Some customers need custom management for handling their applications across the servers. Instead of having a predefined solution, if we had space for custom-based algorithms to load balance the traffic, it would be better. We have faced such cases with A10, where we can leverage many custom scripts and do much more. Even though A10 primarily focuses on SMBs, they have also ventured into the enterprise market. Fortinet has been a pioneer for enterprise solutions, such as firewalls, SASE, ZTNA, and SD-WAN solutions, and they are in a leader quadrant. Therefore, they should have more options.

From a pricing perspective, it is expensive.

Fortinet FortiADC has been a stable product until now; however, lately we are facing some small issues. It cannot be classified as unstable since they have good support. Overall, it has been good; in the past it was very good, and now it is still performing well.

Even though it is on-premise, there might be some limitations with scalability.
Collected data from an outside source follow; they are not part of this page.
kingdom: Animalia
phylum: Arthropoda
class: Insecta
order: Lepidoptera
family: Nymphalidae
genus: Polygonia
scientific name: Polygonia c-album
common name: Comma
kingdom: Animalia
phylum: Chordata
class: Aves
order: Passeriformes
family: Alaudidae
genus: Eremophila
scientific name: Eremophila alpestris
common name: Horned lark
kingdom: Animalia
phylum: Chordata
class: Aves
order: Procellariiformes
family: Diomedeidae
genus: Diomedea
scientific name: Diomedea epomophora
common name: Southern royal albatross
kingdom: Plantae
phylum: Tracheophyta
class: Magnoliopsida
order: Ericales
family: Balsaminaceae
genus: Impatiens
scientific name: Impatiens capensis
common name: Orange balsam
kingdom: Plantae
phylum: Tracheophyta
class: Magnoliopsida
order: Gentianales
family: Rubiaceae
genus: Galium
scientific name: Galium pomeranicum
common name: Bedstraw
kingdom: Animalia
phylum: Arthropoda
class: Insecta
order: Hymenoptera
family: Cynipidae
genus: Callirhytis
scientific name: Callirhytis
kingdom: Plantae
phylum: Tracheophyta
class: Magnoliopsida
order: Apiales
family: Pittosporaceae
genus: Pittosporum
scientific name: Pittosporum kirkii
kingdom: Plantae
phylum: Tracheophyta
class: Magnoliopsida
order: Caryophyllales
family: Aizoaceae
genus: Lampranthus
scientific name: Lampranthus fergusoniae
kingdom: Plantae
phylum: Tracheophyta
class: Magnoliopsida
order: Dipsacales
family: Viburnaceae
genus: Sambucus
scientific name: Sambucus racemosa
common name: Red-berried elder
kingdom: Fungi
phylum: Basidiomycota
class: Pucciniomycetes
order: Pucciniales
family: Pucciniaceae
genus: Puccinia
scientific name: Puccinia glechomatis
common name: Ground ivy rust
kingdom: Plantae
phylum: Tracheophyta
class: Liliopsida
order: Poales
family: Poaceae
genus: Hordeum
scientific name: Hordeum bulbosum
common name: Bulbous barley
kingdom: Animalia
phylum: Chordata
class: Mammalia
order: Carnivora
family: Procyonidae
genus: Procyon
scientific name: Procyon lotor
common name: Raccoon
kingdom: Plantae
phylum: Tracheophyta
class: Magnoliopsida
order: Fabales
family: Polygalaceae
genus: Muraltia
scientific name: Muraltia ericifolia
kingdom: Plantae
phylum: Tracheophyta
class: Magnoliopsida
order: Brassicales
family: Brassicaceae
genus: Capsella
Fortinet FortiADC has both virtual and physical appliance options. For those opting for a SaaS or cloud solution, there is scalability and flexibility. Additionally, FortiGSLB cloud integrations provide maximum service availability and some flexible licensing options. Apart from the physical on-premise model, everything else regarding scalability and functionality is excellent.

Technical support from Fortinet is satisfactory. It varies depending on the engineer assigned; in most cases, we resolve issues on the first attempt. There have been one or two rare instances where they fail to provide complete support, but it's not solely their fault; overall, the support is good.

On a scale from one to ten, the support deserves an eight.

Positive

When comparing Fortinet to other competitors such as SentinelOne, Trend Micro, and Trellix, Fortinet provides a comprehensive platform that goes beyond just solutions; it creates an end-to-end security platform. You can have mail security, web security, and firewall perimeter security. In contrast, Trellix and Trend Micro mostly focus on endpoint security levels and occasionally offer secure web gateway or mail security solutions. Rarely do they cover as much as Fortinet. SentinelOne focuses heavily on the attacking path regarding endpoint security and identity security. Their roadmap is extending to data DLP, data security, and cloud security. They have begun working on cloud security and their product is promising. Ultimately, Fortinet constructs every solution needed for each defense layer, making it comparatively better than Trellix, Trend Micro, or SentinelOne.

The installation of Fortinet FortiADC rates around six or seven out of ten in terms of difficulty.

Our clients typically have the solution on-premise. I would rate Fortinet FortiADC a seven out of ten overall as a product.